-- JOB ITEM --
In the material below, find the span from the line with "Сотрудничество с СТИЛПРО+" to the line with "boodschappen – uiteraard" and transcribe only those lines, exactly, ends included, without the pictures.

-- MATERIAL PROVIDED --

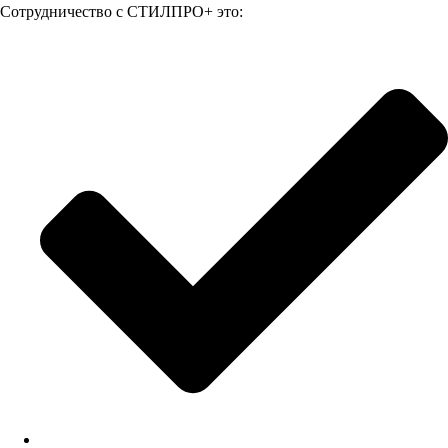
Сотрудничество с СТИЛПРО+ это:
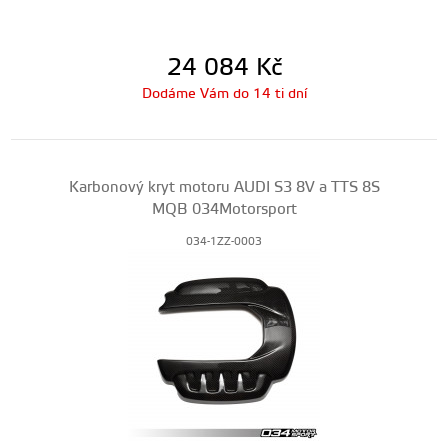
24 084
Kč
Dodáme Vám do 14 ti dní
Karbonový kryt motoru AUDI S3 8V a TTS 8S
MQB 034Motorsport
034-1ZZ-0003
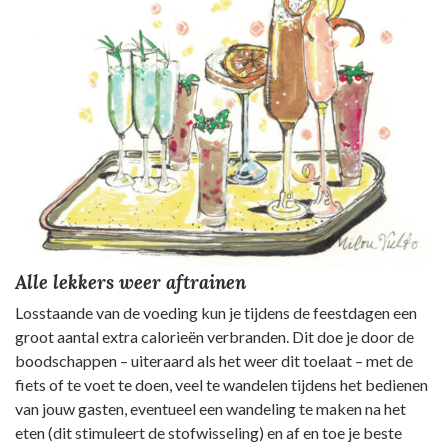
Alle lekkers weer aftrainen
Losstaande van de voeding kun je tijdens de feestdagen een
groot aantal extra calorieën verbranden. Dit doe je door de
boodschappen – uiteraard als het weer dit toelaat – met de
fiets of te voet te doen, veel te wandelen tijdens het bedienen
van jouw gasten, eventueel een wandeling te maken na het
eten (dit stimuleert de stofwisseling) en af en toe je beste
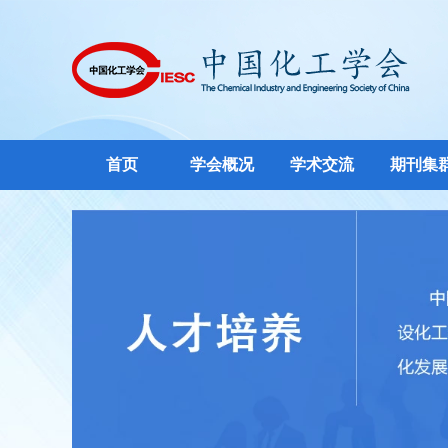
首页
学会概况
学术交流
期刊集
--
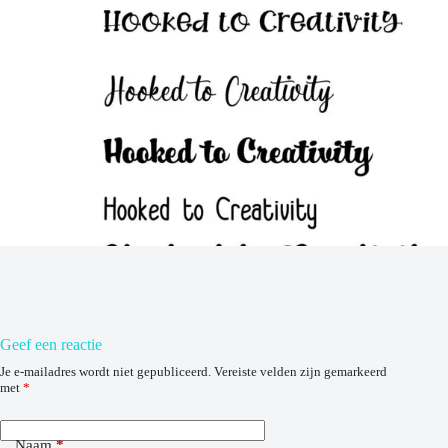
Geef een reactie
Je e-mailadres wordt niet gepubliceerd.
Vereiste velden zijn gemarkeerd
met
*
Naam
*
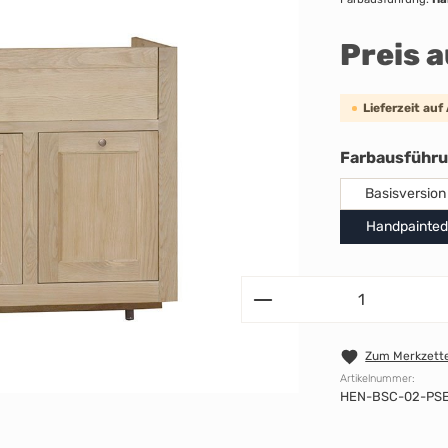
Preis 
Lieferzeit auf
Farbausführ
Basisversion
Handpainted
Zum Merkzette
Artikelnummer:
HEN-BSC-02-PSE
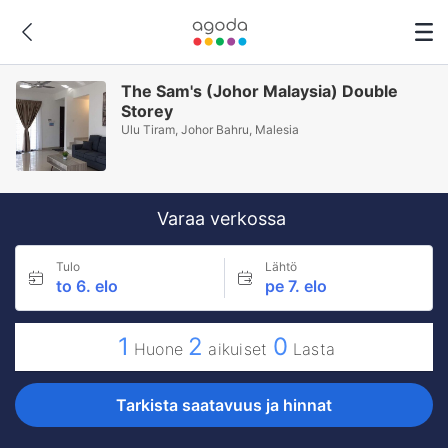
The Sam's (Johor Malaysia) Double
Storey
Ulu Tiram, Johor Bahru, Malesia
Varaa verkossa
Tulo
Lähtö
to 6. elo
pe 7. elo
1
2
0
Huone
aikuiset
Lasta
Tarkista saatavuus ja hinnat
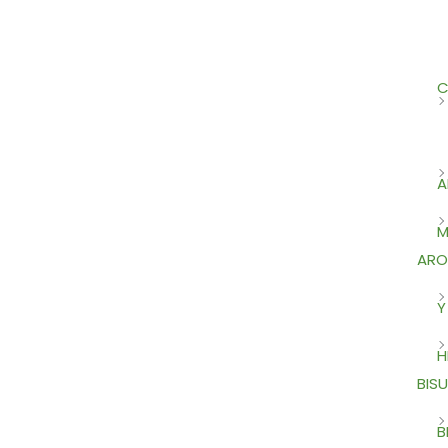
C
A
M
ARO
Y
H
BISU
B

-- SOLVED PROBLEM --
Сотрудничество с СТИЛПРО+ это:
24 084
Kč
Dodáme Vám do 14 ti dní
Karbonový kryt motoru AUDI S3 8V a TTS 8S
MQB 034Motorsport
034-1ZZ-0003
Alle lekkers weer aftrainen
Losstaande van de voeding kun je tijdens de feestdagen een
groot aantal extra calorieën verbranden. Dit doe je door de
boodschappen – uiteraard als het weer dit toelaat – met de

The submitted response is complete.